Exercise description
Repeat all of the items below word for word, but leave out the pictures.
◇ ◇ ◇
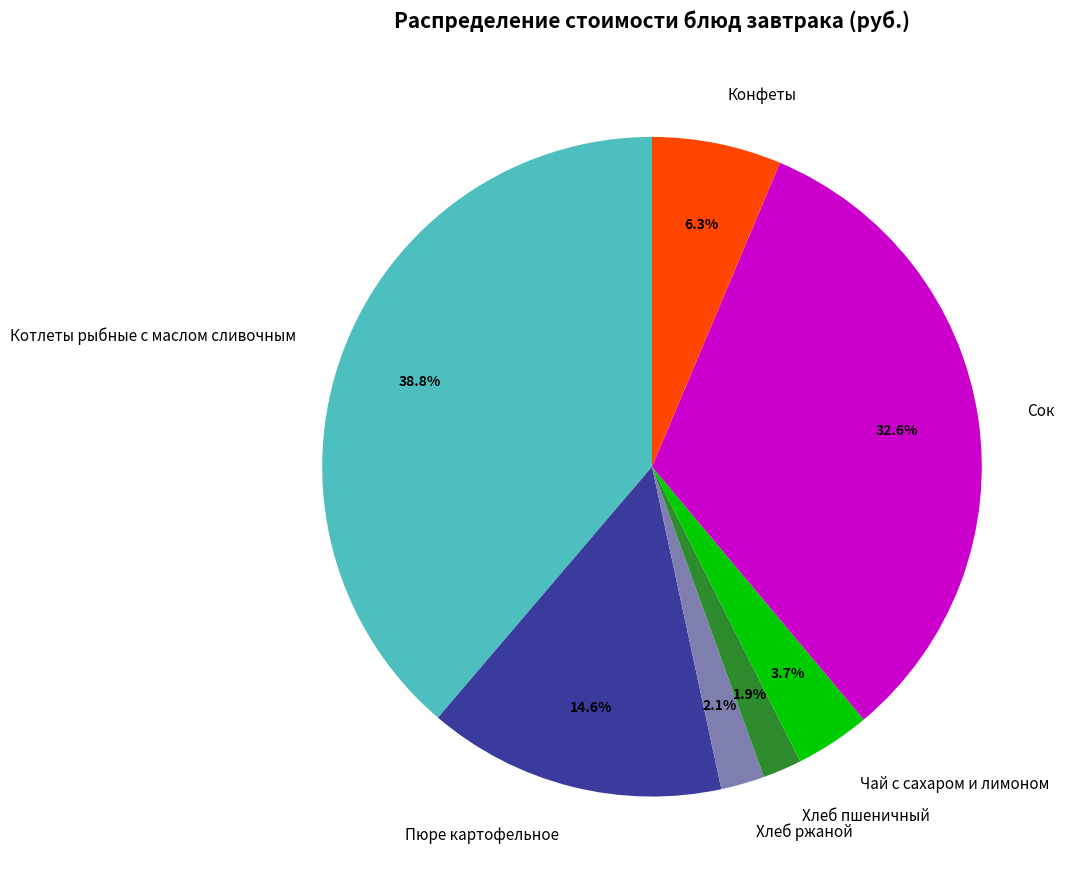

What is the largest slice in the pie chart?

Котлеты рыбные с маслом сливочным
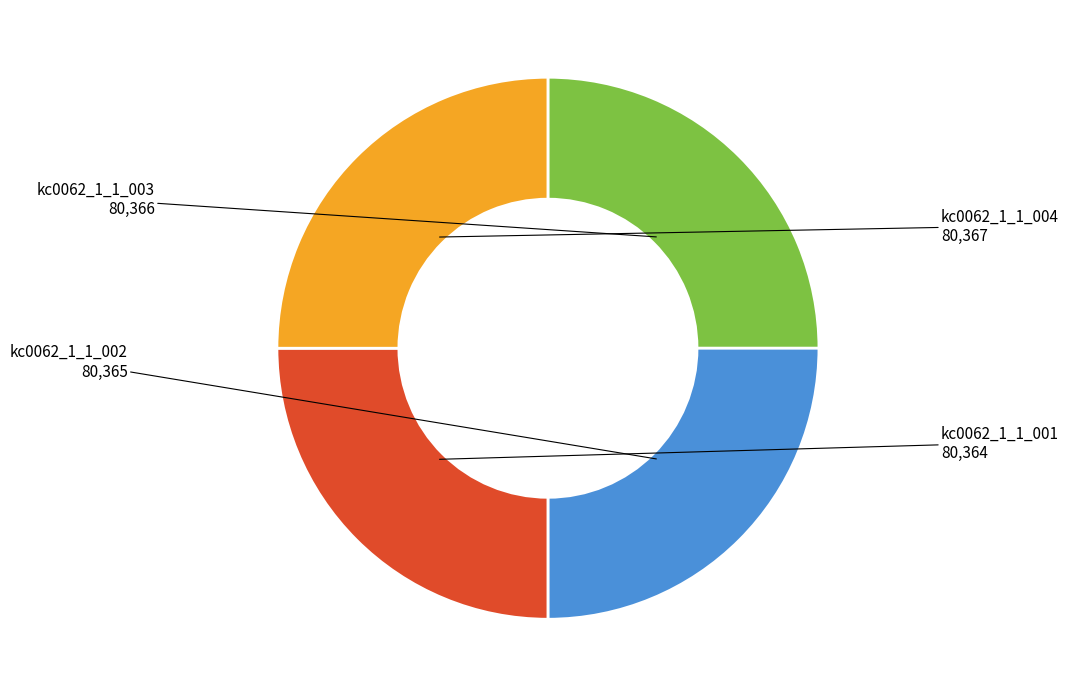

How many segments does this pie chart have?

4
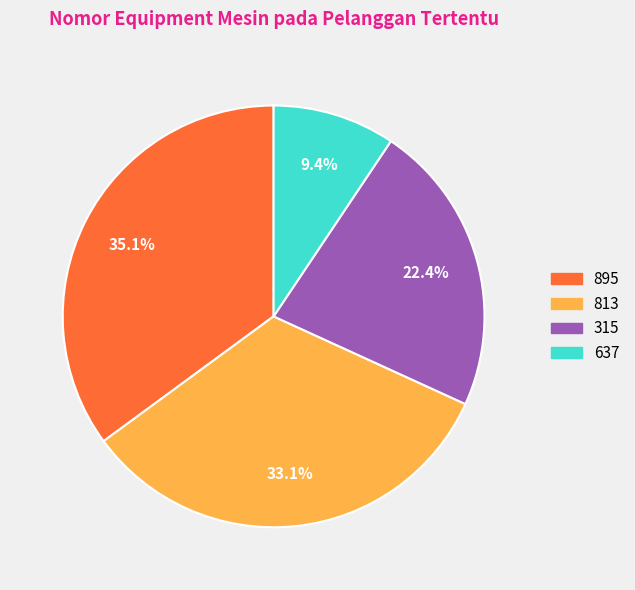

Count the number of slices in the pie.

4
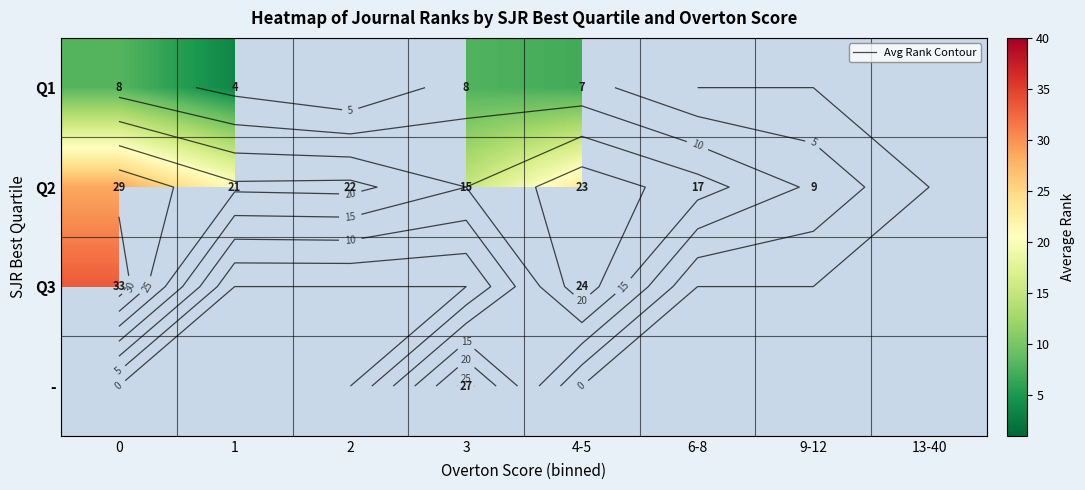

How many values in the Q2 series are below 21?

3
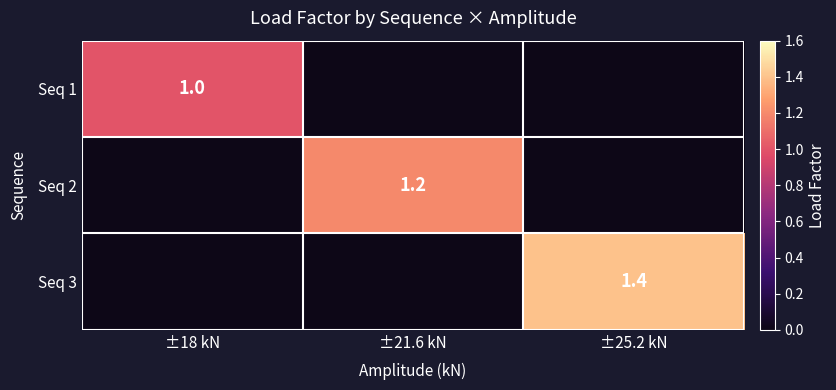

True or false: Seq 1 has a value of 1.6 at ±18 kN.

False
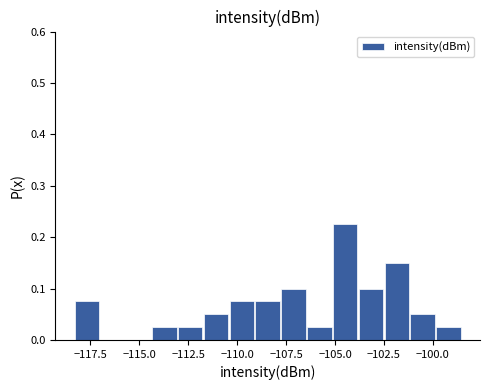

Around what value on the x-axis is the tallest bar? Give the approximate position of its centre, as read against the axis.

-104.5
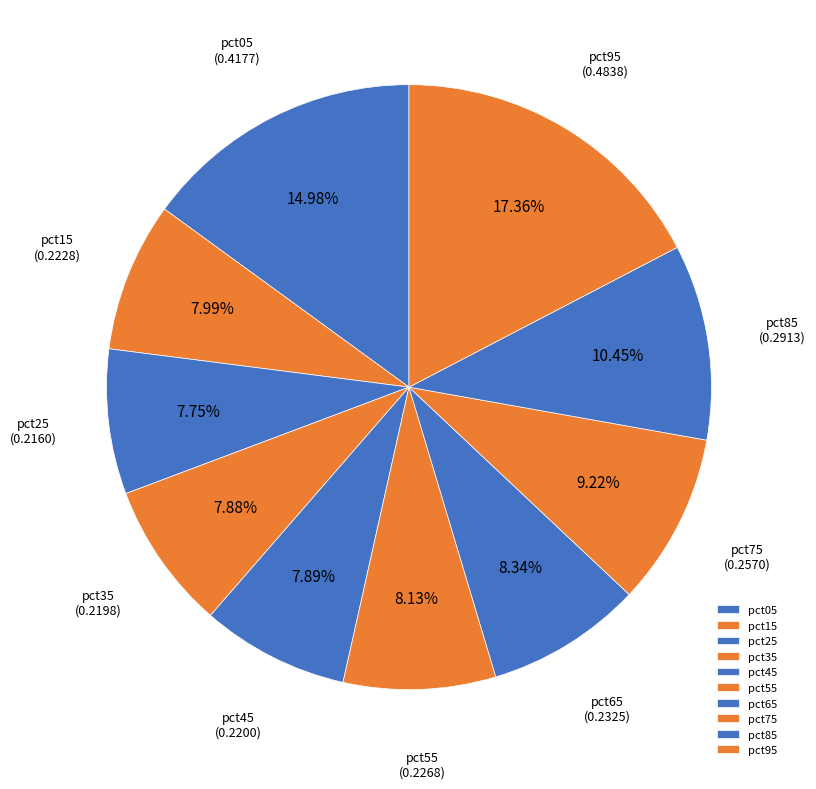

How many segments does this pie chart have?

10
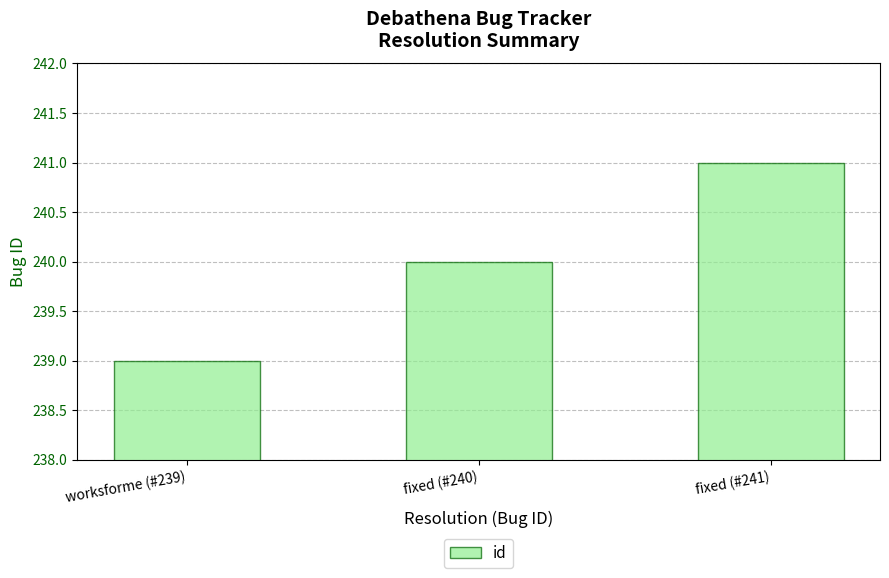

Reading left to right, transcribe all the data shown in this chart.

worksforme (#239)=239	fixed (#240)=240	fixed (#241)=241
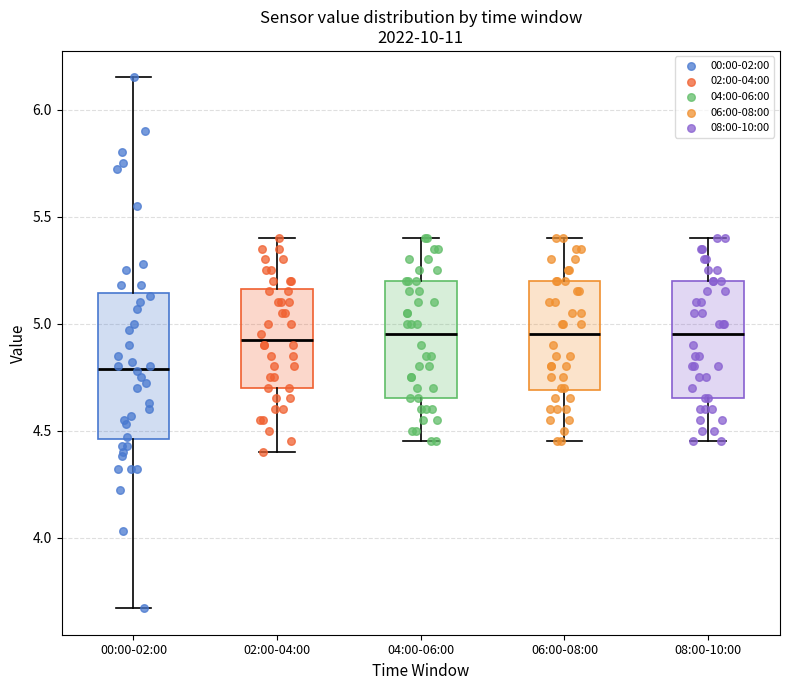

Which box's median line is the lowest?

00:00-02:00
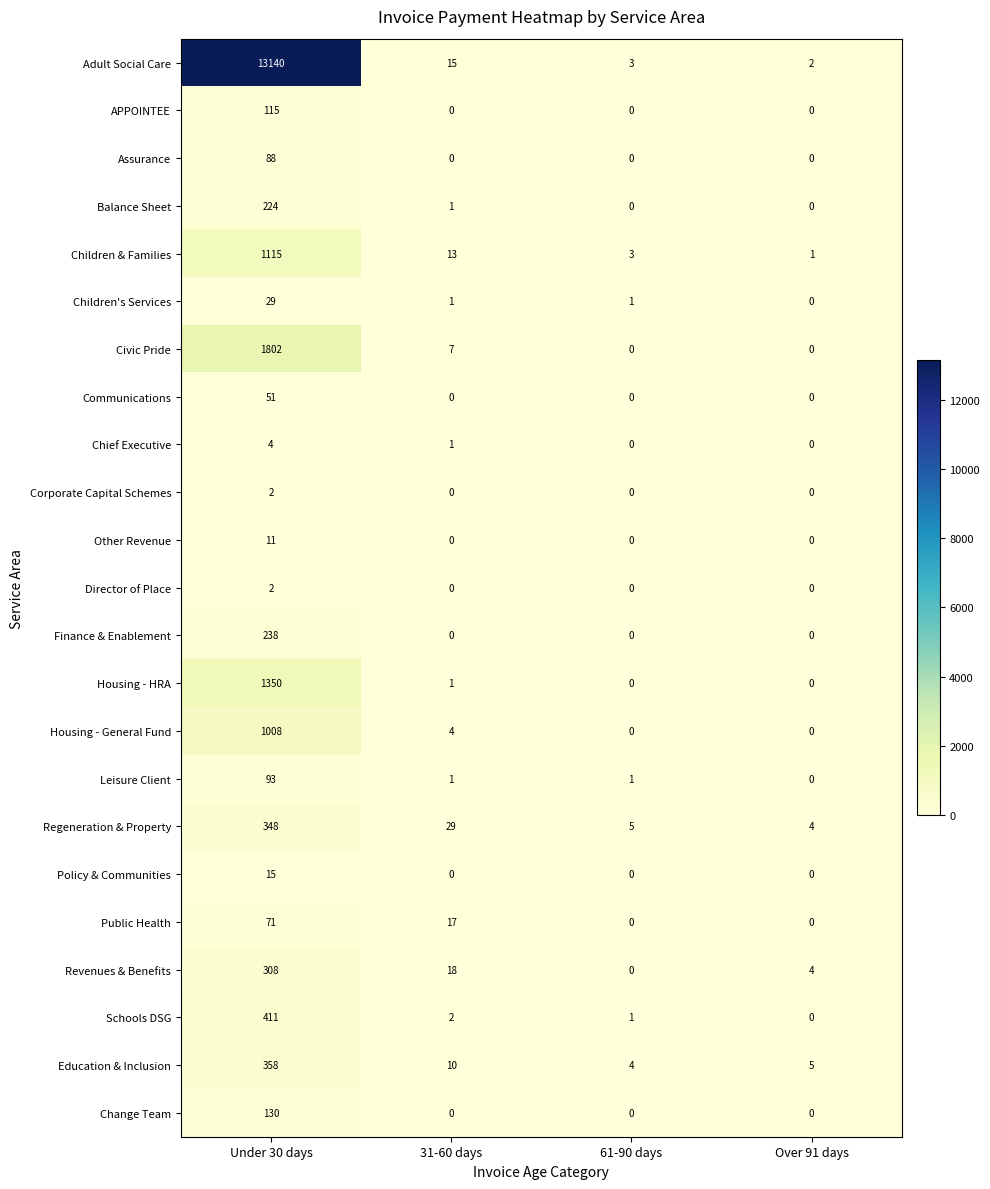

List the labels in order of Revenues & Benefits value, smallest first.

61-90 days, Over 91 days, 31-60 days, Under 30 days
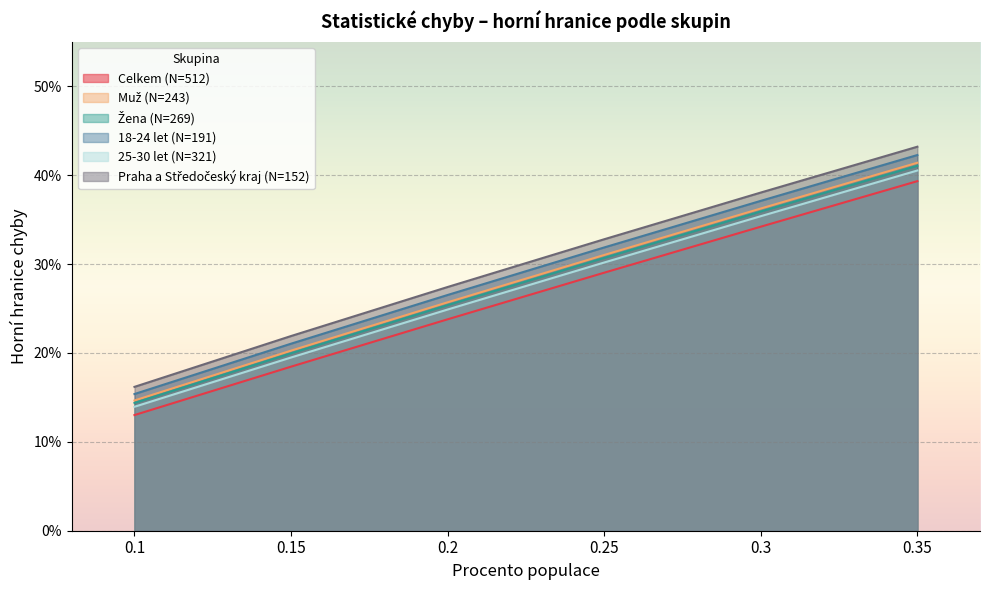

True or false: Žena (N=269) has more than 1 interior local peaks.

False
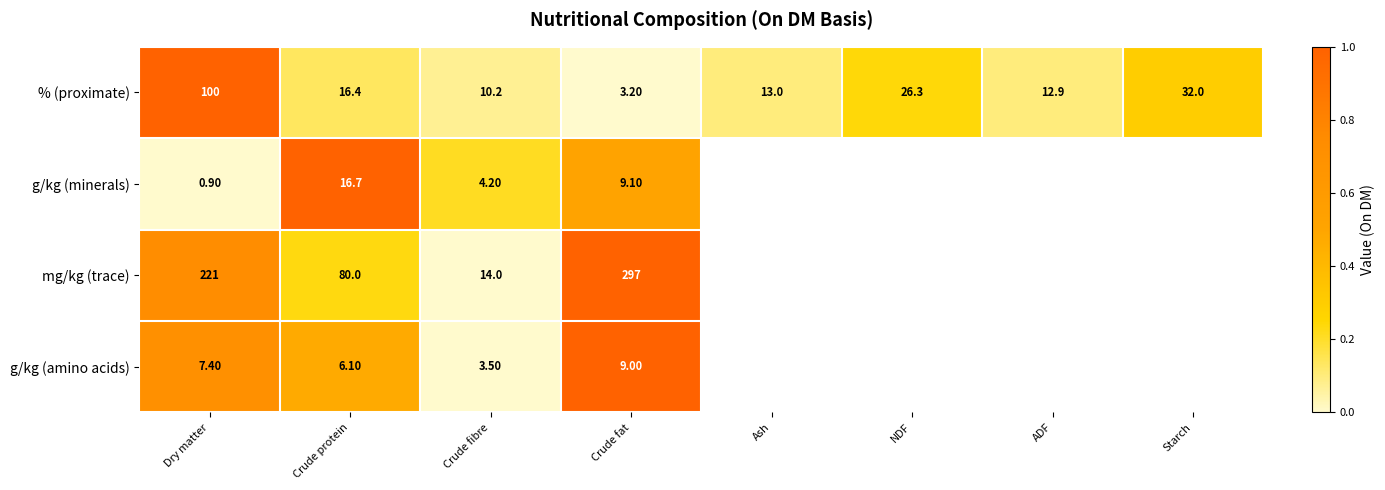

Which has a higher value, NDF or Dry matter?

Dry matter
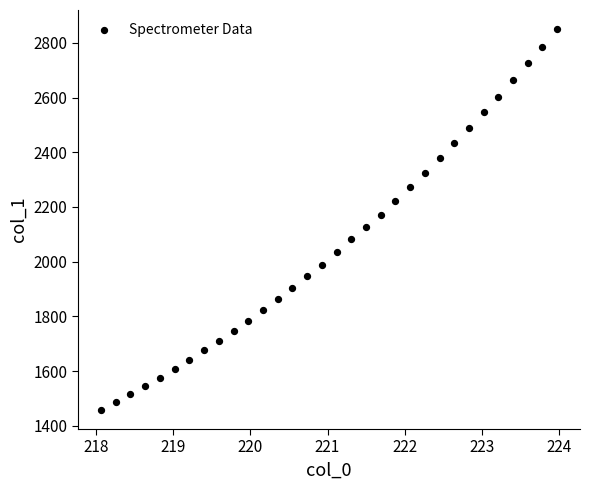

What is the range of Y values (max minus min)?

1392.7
◇ ◇ ◇
Reply to the exercise
What is the largest slice in the pie chart?

Котлеты рыбные с маслом сливочным

How many segments does this pie chart have?

4

Count the number of slices in the pie.

4

How many values in the Q2 series are below 21?

3

True or false: Seq 1 has a value of 1.6 at ±18 kN.

False

Around what value on the x-axis is the tallest bar? Give the approximate position of its centre, as read against the axis.

-104.5

How many segments does this pie chart have?

10

Reading left to right, transcribe all the data shown in this chart.

worksforme (#239)=239	fixed (#240)=240	fixed (#241)=241

Which box's median line is the lowest?

00:00-02:00

List the labels in order of Revenues & Benefits value, smallest first.

61-90 days, Over 91 days, 31-60 days, Under 30 days

True or false: Žena (N=269) has more than 1 interior local peaks.

False

Which has a higher value, NDF or Dry matter?

Dry matter

What is the range of Y values (max minus min)?

1392.7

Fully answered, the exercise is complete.